Les raisons du suspens
Film de genre, assumé comme tel, il requiert une mise en scène à la fois originale et référentielle. Le thriller impose au réalisateur un défi de filmage et de direction d’acteurs qui va au-delà des nécessités habituelles pour offrir aux spectateurs trouble, ambiguïté, profondeur et surtout l’empathie indispensable au mystère et à la tension de cette histoire. « Chaque personnage doit avoir ses raisons », disait Renoir. Et s’il est bien un genre où la maxime est vraie, c’est celui du film noir, dans lequel chacun doit justifier ses motivations afin de forcer l’empathie du spectateur jusqu’aux troubles des passions sélectives. « Le méchant se doit absolument d’être le plus réussi de tous les personnages », ajoutait Hitchcock.

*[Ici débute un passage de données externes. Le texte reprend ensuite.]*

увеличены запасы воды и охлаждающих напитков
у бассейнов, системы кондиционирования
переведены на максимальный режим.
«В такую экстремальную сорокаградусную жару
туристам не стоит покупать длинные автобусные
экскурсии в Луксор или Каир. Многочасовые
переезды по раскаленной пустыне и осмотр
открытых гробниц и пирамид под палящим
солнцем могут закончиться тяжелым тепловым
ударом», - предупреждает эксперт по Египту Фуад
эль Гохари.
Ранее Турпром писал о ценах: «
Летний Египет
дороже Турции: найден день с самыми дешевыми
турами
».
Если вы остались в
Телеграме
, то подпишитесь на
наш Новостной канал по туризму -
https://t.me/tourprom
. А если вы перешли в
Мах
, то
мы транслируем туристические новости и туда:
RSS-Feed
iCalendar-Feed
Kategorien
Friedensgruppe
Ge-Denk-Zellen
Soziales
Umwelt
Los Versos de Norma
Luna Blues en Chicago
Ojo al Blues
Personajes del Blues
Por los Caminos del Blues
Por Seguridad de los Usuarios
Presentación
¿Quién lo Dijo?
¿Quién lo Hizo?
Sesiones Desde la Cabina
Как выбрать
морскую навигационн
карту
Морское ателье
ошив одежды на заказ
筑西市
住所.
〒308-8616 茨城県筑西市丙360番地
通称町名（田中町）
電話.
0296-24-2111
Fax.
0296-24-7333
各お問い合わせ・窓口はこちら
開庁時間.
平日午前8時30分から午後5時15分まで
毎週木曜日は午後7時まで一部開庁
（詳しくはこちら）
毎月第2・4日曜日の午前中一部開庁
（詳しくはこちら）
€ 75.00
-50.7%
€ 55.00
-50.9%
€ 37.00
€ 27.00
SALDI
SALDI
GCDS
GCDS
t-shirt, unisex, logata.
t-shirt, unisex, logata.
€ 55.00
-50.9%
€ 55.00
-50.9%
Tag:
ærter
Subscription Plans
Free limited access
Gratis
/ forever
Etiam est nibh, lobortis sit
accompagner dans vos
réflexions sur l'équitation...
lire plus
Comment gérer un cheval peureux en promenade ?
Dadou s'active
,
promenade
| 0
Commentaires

Et en ce qui me concerne, il le sera d’autant plus que l’ambiguïté sur sa culpabilité réelle des uns ou des autres demeure jusqu’à la fin. Whodunit donc ?!… assurément, tout autant que mystère et frayeur. La mise en scène doit ici construire un crescendo de suspens qui embarque et tienne en haleine. La caméra doit tendre le fil de sa mécanique comme un arc, et clouer le spectateur dans le confort fragile de son canapé, ballottant ses soupçons et ses certitudes au gré des ressacs de l’intrigue.
Soupçons et Subjectivité
Récemment, pléthore de magazines ont titré : « Connaissez-vous vraiment votre conjoint ? » Ils ont proposé des réponses à cette angoissante question à grand renfort de tests et d’analyses psychologiques sauce Fleury-Michon. Depuis Rebecca et Soupçons d’Alfred Hitchcock, tout le monde sait que nos engrenages à paranoïa ont vite fait de s‘enclencher sitôt que nos quotidiens quittent la banalité. Un retard, un coup de téléphone anonyme, une découverte surprise et c’est l’anxiété qui s’installe… Comme le personnage de Rebecca (chez Daphné du Maurier, tout comme chez l’oncle Alfred), notre Emma va se construire un monde dans lequel elle s’effrayera à loisir. Elle ne demande pourtant qu’à se livrer tout entière à cet homme qu’elle aime mais qu’elle redoute de craindre. La mise en scène doit s’inscrire régulièrement dans cette subjectivité et voir les évènements à travers les yeux d’Emma tour à tour amoureuse et terrorisée.